■ Material provided ■
+++

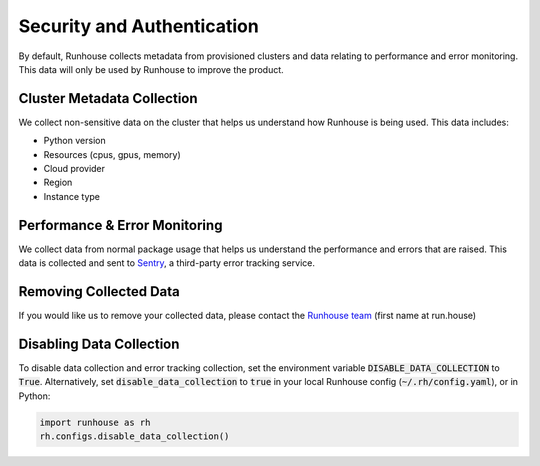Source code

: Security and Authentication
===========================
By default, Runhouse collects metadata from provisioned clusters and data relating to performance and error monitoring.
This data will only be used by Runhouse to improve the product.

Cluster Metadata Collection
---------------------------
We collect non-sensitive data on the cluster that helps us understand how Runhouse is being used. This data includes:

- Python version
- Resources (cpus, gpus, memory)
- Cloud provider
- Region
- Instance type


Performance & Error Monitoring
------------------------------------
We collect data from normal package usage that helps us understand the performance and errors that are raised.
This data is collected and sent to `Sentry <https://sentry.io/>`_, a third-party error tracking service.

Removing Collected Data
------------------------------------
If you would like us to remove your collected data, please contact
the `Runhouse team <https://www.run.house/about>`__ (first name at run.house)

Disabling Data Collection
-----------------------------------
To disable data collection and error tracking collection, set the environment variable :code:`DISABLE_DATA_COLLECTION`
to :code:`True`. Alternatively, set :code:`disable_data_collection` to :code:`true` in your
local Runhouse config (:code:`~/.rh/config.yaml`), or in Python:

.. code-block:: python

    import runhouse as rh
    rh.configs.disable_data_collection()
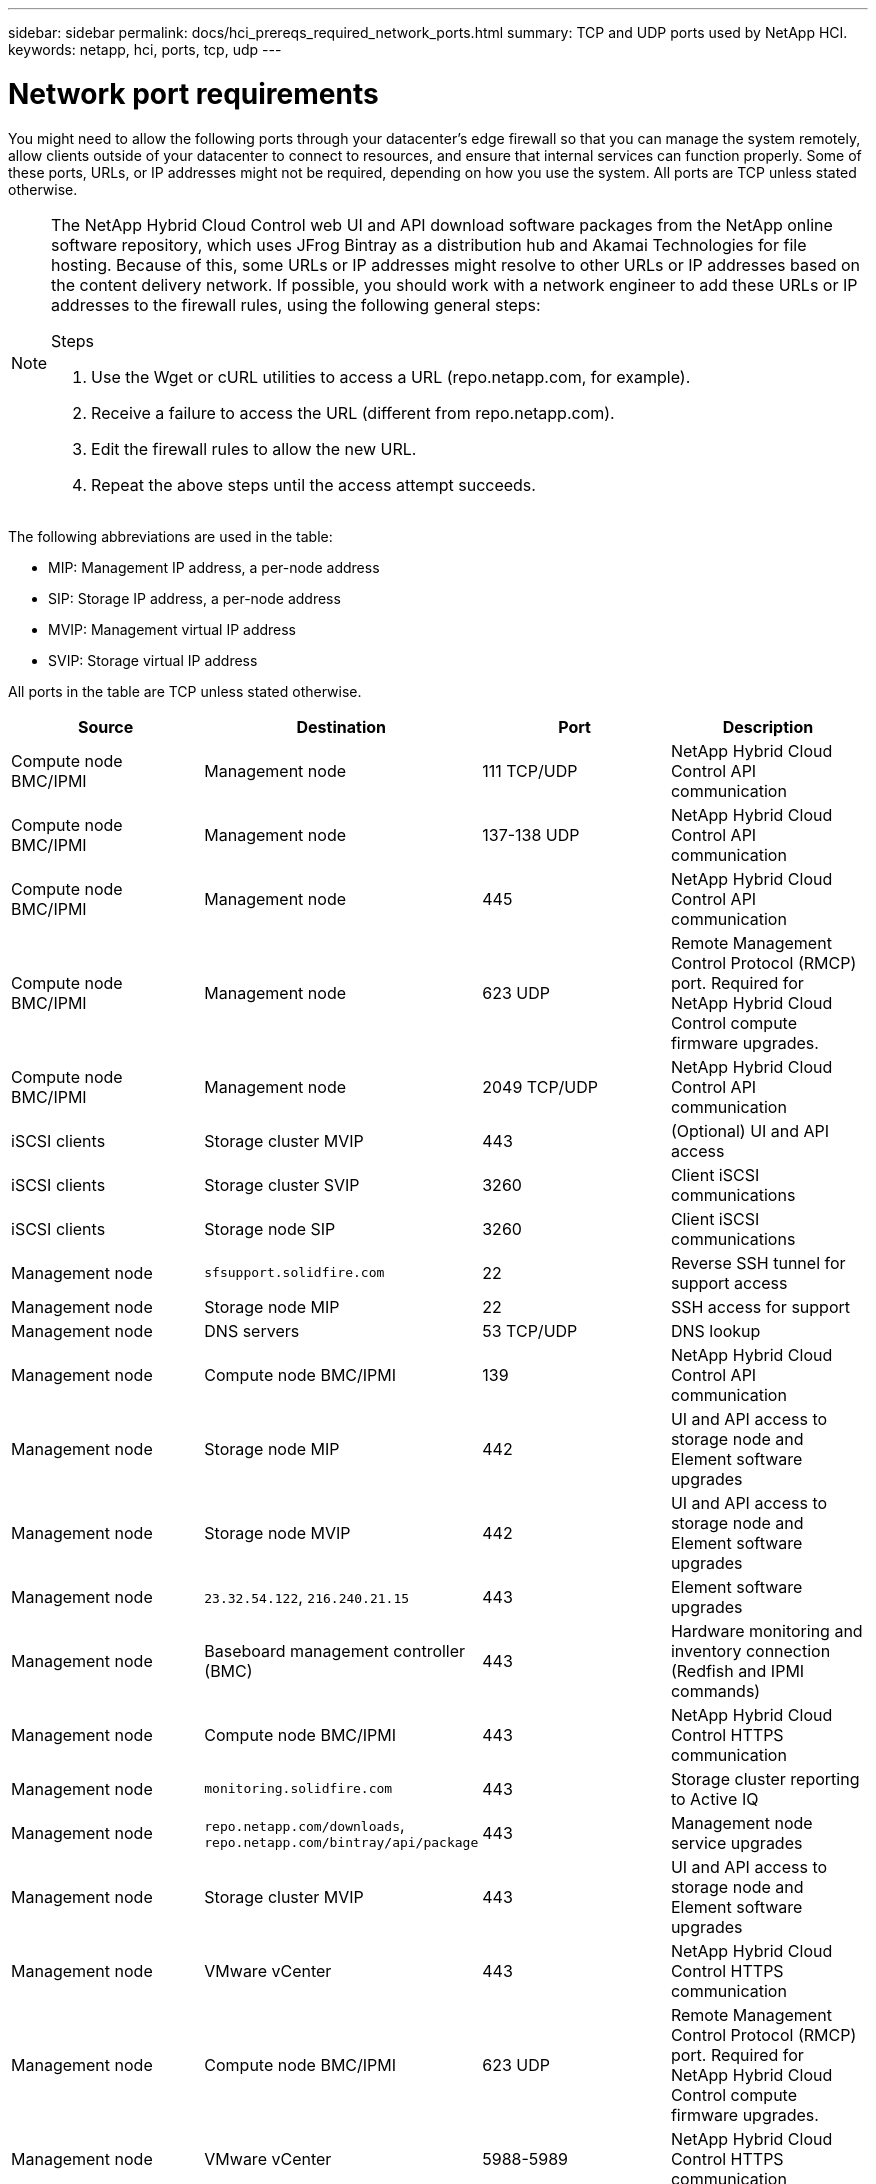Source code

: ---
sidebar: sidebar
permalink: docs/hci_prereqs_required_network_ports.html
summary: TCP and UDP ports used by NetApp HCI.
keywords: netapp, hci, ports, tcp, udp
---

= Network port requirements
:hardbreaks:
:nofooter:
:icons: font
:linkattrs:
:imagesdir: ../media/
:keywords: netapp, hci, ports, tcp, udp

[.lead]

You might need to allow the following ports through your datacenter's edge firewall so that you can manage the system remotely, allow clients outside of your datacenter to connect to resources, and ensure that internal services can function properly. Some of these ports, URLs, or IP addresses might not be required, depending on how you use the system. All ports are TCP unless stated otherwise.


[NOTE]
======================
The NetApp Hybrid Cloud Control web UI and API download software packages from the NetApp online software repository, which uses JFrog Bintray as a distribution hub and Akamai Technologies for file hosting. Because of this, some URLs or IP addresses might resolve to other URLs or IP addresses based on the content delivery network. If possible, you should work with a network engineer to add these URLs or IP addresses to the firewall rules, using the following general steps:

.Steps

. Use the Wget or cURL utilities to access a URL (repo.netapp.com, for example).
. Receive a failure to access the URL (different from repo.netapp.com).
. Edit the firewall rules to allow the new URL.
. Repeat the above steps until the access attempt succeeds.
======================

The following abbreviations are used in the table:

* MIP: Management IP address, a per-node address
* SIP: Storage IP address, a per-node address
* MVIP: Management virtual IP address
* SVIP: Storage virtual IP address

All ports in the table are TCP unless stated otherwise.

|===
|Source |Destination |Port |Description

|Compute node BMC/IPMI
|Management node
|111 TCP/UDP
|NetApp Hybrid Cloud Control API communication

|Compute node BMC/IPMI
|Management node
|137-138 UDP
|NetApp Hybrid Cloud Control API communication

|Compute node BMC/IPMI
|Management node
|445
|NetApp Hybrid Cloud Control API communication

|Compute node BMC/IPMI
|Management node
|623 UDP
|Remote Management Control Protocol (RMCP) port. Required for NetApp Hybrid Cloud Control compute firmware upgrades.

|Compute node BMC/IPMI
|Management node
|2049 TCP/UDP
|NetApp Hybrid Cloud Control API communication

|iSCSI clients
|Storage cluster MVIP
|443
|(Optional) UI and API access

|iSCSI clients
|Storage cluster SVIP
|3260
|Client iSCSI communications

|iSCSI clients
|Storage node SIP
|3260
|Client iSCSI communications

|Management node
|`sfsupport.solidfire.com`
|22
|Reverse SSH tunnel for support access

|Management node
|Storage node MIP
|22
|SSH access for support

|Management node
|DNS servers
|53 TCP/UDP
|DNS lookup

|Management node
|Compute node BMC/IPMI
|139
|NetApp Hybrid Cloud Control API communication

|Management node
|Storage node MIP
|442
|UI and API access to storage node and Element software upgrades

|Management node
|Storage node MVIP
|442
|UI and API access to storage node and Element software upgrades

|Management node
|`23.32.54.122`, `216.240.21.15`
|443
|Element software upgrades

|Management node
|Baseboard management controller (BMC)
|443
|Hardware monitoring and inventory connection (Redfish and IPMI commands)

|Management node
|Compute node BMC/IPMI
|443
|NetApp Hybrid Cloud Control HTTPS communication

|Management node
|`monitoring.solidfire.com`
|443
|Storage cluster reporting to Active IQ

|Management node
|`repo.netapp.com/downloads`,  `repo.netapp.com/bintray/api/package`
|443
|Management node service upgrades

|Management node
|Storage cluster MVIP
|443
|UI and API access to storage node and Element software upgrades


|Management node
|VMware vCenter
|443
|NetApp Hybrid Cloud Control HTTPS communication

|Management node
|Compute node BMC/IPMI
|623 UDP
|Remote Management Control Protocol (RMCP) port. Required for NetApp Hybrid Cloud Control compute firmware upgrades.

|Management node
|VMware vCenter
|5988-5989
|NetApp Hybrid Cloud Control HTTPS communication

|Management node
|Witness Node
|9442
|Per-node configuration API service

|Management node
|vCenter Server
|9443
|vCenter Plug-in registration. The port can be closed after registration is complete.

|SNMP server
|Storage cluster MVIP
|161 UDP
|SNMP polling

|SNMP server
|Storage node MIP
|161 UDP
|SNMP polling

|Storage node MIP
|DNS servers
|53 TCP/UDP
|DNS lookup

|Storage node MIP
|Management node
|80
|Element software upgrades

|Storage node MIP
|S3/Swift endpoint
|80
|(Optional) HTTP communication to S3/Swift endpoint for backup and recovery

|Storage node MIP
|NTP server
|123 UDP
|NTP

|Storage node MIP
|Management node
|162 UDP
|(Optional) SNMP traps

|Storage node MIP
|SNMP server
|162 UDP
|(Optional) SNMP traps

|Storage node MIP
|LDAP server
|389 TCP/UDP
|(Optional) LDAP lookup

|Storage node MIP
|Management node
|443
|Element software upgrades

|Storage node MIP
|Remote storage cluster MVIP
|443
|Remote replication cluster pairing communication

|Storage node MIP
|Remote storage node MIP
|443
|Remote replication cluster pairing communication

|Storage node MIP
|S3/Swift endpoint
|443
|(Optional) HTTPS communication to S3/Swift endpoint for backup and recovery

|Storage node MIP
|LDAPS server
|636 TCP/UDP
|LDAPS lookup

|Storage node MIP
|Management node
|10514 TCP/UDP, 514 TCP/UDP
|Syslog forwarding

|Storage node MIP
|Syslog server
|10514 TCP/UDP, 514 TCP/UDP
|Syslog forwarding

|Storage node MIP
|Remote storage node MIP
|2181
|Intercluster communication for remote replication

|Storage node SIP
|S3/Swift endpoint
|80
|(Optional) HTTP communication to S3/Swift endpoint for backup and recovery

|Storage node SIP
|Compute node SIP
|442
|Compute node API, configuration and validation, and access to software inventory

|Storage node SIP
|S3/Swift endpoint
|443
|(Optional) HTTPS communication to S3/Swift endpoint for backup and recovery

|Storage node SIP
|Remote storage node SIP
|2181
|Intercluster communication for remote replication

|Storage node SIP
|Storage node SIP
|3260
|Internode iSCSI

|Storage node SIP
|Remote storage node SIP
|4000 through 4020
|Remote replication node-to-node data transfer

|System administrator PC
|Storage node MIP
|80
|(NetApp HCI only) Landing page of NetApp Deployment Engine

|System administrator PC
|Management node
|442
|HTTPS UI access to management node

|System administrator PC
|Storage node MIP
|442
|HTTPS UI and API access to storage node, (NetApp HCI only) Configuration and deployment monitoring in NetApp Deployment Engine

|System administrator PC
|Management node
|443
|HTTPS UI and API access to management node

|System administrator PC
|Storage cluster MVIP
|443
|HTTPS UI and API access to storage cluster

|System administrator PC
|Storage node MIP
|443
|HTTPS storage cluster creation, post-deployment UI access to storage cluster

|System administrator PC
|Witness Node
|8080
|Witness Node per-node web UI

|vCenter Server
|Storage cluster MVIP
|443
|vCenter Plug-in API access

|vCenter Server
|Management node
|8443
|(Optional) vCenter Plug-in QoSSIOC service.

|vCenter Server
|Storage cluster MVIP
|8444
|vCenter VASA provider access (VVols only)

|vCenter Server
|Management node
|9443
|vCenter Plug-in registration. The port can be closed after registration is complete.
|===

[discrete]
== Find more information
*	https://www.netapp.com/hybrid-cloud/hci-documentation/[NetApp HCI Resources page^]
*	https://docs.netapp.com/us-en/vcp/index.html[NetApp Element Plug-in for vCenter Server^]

+++

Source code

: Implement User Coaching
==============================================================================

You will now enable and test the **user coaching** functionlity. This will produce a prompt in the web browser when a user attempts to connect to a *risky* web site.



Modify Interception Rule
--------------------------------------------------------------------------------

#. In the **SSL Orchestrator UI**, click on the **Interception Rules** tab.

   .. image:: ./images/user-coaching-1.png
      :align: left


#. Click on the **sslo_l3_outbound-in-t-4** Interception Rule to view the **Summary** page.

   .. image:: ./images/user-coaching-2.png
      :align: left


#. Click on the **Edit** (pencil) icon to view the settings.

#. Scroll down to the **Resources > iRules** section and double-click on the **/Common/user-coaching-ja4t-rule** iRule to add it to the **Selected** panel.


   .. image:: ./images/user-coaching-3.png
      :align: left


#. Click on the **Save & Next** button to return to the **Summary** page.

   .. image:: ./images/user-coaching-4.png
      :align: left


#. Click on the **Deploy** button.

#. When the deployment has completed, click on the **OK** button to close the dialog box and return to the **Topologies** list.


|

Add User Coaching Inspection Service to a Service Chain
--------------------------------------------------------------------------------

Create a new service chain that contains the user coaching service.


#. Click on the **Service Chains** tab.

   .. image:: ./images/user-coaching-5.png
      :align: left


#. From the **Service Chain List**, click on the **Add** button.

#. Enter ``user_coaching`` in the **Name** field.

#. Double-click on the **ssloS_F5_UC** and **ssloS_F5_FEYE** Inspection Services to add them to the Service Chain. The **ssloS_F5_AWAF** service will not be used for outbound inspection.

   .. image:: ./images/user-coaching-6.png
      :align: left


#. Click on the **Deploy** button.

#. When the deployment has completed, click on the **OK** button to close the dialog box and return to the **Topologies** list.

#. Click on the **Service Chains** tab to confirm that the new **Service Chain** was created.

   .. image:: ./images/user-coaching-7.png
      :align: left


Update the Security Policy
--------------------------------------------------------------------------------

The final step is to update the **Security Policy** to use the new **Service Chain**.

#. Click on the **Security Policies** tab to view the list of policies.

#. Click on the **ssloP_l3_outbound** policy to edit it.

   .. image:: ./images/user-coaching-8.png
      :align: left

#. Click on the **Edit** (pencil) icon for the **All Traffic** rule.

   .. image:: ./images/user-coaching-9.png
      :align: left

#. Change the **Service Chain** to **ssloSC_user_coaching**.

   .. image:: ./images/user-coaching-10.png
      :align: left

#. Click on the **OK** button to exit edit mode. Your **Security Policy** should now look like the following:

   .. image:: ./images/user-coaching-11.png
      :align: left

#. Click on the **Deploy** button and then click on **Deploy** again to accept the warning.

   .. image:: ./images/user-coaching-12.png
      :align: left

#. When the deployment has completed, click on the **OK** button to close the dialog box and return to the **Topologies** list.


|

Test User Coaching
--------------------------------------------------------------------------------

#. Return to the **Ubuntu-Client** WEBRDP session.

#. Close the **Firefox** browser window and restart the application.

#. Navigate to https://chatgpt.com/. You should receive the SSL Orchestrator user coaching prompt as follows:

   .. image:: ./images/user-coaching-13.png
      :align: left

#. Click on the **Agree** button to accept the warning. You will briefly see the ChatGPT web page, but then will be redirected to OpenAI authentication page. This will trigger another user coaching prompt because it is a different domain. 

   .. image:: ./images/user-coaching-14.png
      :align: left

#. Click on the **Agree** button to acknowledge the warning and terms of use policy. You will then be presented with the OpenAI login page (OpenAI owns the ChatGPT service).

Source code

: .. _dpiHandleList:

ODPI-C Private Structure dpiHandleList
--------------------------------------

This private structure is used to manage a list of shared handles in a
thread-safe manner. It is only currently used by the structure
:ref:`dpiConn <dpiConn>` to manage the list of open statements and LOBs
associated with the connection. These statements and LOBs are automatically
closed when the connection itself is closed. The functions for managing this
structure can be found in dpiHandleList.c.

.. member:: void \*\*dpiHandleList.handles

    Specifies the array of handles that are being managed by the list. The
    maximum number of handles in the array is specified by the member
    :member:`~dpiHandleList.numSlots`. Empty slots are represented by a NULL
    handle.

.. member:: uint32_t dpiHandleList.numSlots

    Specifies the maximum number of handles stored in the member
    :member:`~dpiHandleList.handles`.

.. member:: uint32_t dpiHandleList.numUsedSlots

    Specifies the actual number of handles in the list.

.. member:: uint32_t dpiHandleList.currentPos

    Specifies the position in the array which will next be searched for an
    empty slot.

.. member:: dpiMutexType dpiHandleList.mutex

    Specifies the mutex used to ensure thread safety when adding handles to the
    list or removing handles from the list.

+++

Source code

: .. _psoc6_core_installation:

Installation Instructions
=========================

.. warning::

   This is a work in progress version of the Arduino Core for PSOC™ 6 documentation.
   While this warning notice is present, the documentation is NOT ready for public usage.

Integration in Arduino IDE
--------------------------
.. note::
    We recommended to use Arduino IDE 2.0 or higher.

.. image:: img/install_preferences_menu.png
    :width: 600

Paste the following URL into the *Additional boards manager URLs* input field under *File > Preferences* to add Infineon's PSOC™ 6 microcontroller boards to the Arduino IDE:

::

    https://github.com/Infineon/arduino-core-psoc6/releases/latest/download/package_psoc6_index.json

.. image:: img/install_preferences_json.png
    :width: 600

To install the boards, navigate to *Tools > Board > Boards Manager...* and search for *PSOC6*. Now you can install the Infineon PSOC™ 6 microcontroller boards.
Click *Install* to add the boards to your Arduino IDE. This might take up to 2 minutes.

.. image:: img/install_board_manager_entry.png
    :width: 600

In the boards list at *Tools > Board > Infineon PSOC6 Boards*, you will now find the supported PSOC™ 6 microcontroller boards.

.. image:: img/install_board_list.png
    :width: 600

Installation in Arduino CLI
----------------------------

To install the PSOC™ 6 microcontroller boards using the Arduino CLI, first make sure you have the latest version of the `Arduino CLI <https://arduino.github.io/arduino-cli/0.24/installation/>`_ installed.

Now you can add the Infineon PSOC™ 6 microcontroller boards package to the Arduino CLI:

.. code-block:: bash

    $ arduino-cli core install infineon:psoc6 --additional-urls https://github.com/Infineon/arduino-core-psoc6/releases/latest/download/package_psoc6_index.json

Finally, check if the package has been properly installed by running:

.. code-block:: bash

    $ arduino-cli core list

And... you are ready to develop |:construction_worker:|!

+++

■ Task to complete ■
Among the lines above, find those containing the word "understand" and copy each.

■ Output ■
We collect non-sensitive data on the cluster that helps us understand how Runhouse is being used. This data includes:
We collect data from normal package usage that helps us understand the performance and errors that are raised.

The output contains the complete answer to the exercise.